(DATA FOR THIS TASK begins)

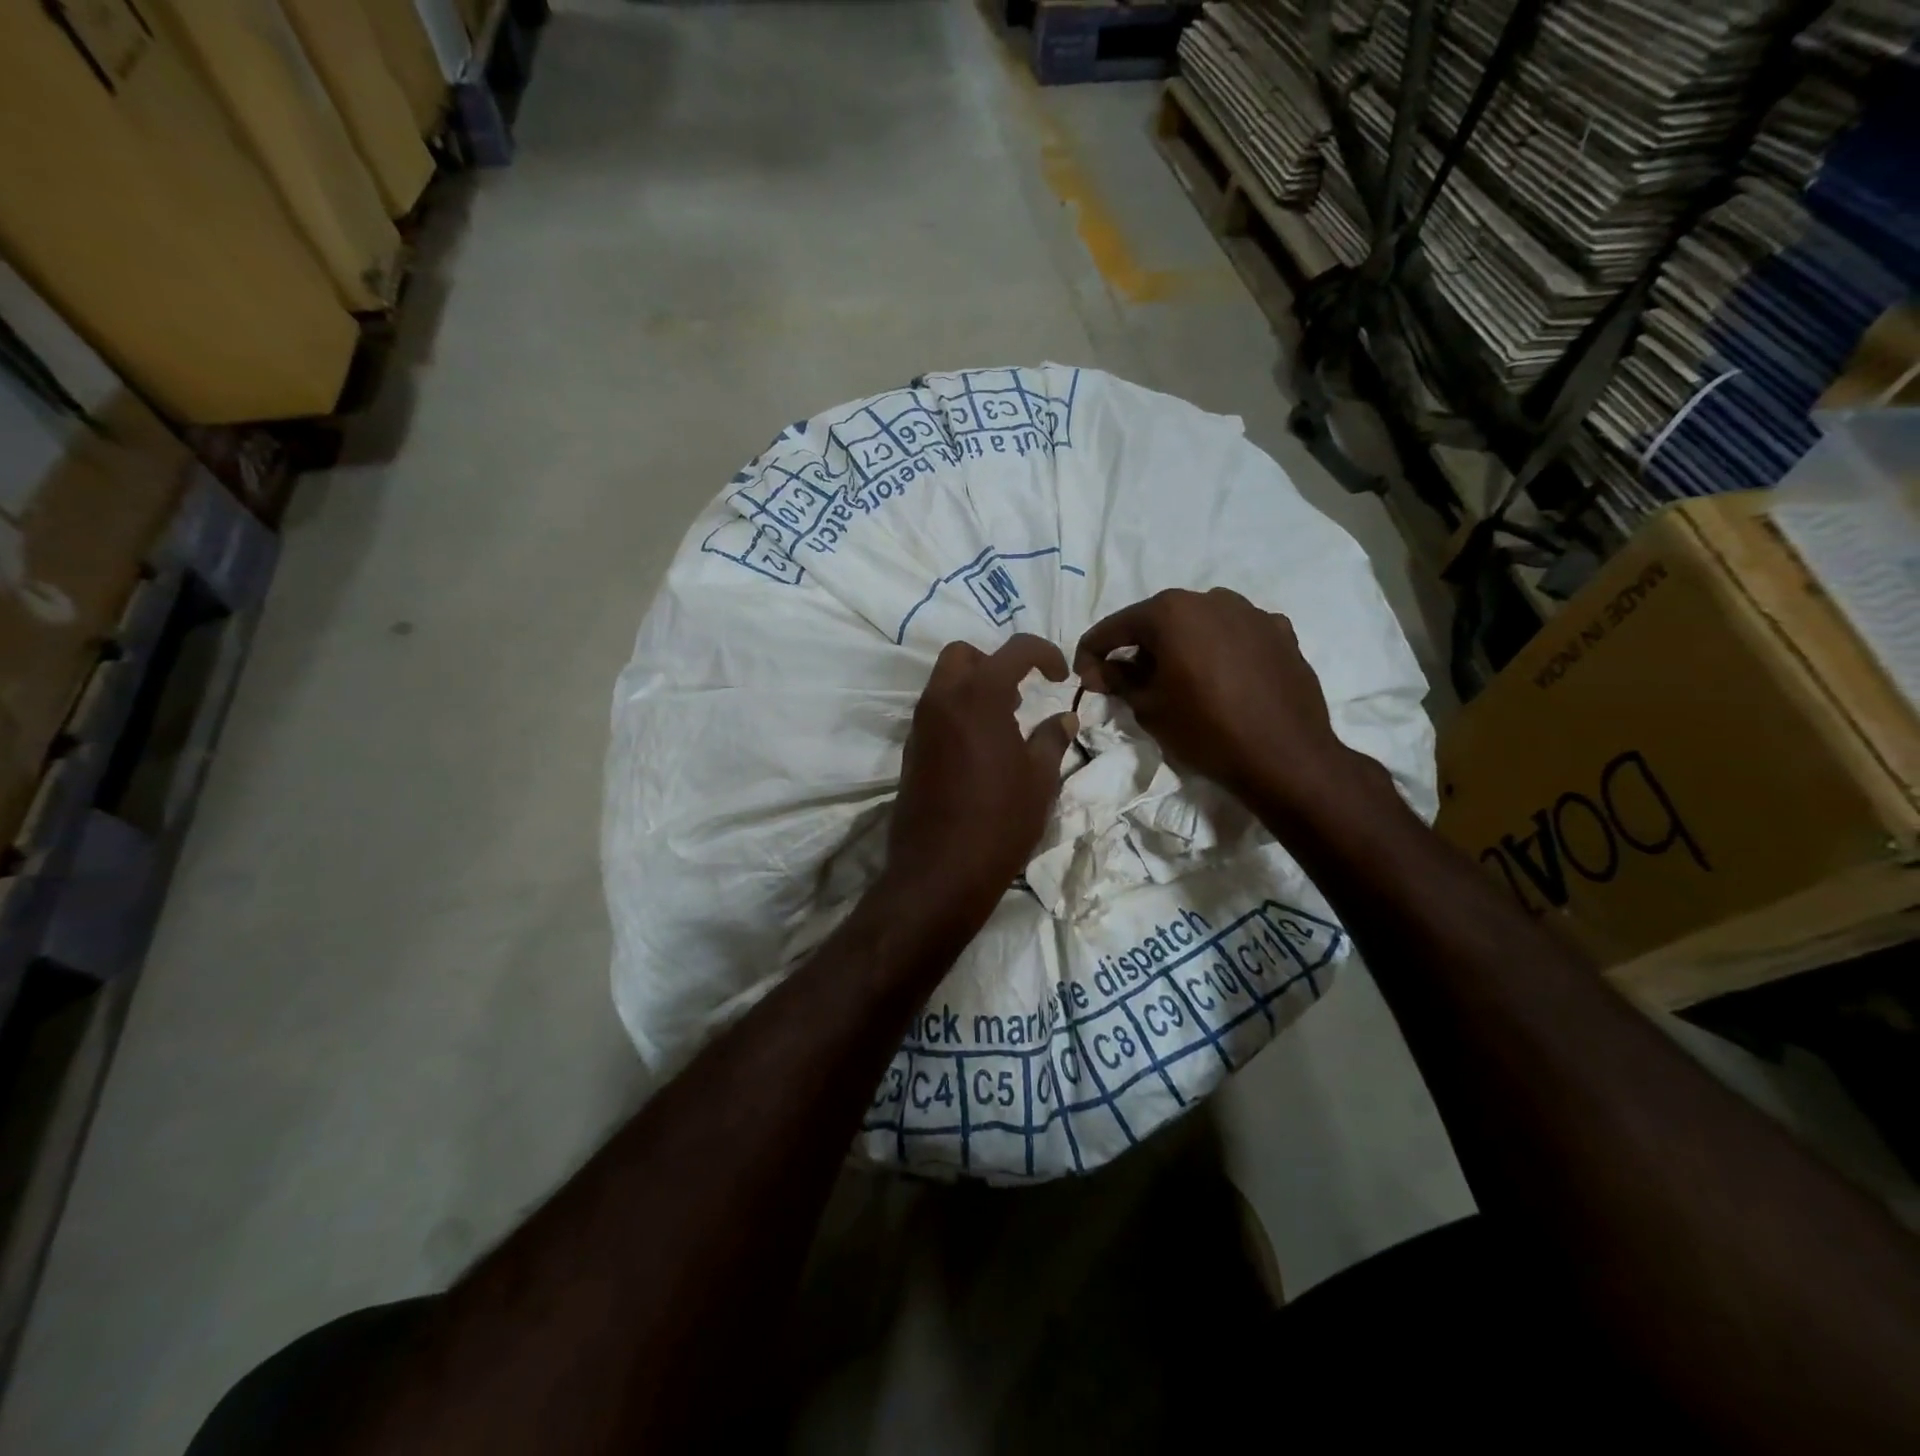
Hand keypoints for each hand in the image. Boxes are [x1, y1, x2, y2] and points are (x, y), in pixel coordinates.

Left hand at [884, 635, 1077, 936]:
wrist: (940, 871)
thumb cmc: (1001, 821)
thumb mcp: (1040, 779)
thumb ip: (1052, 739)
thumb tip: (1064, 718)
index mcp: (979, 696)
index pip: (1015, 650)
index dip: (1044, 654)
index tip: (1061, 676)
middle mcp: (942, 700)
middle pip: (963, 655)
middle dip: (995, 662)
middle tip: (1021, 693)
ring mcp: (920, 726)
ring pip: (944, 683)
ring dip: (974, 688)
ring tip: (1006, 723)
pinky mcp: (911, 751)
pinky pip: (934, 713)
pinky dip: (958, 713)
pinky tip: (981, 749)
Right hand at [1073, 588, 1385, 812]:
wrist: (1285, 756)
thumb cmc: (1205, 730)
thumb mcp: (1148, 708)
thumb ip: (1118, 680)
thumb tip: (1100, 669)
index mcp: (1170, 611)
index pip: (1113, 628)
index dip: (1091, 653)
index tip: (1084, 678)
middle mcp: (1210, 599)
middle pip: (1159, 621)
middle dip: (1139, 648)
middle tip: (1129, 682)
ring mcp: (1251, 612)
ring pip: (1200, 624)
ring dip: (1182, 646)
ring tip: (1180, 681)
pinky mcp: (1281, 632)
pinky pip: (1236, 635)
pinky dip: (1220, 651)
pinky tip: (1222, 679)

(DATA FOR THIS TASK ends)

* [EXERCISE OBJECTIVE]:
Would you retype the lines above from the one with "index mcp: (1170, 611)" down to the one with "pinky mcp: (1281, 632)", word for word, both ends included and no other lines?

* [THE COMPLETED TASK]:
index mcp: (1170, 611)
index pip: (1113, 628)
index dip: (1091, 653)
index tip: (1084, 678)
middle mcp: (1210, 599)
middle pip: (1159, 621)
middle dip: (1139, 648)
middle tip: (1129, 682)
ring mcp: (1251, 612)
ring pip: (1200, 624)
ring dip: (1182, 646)
ring tip: (1180, 681)
pinky mcp: (1281, 632)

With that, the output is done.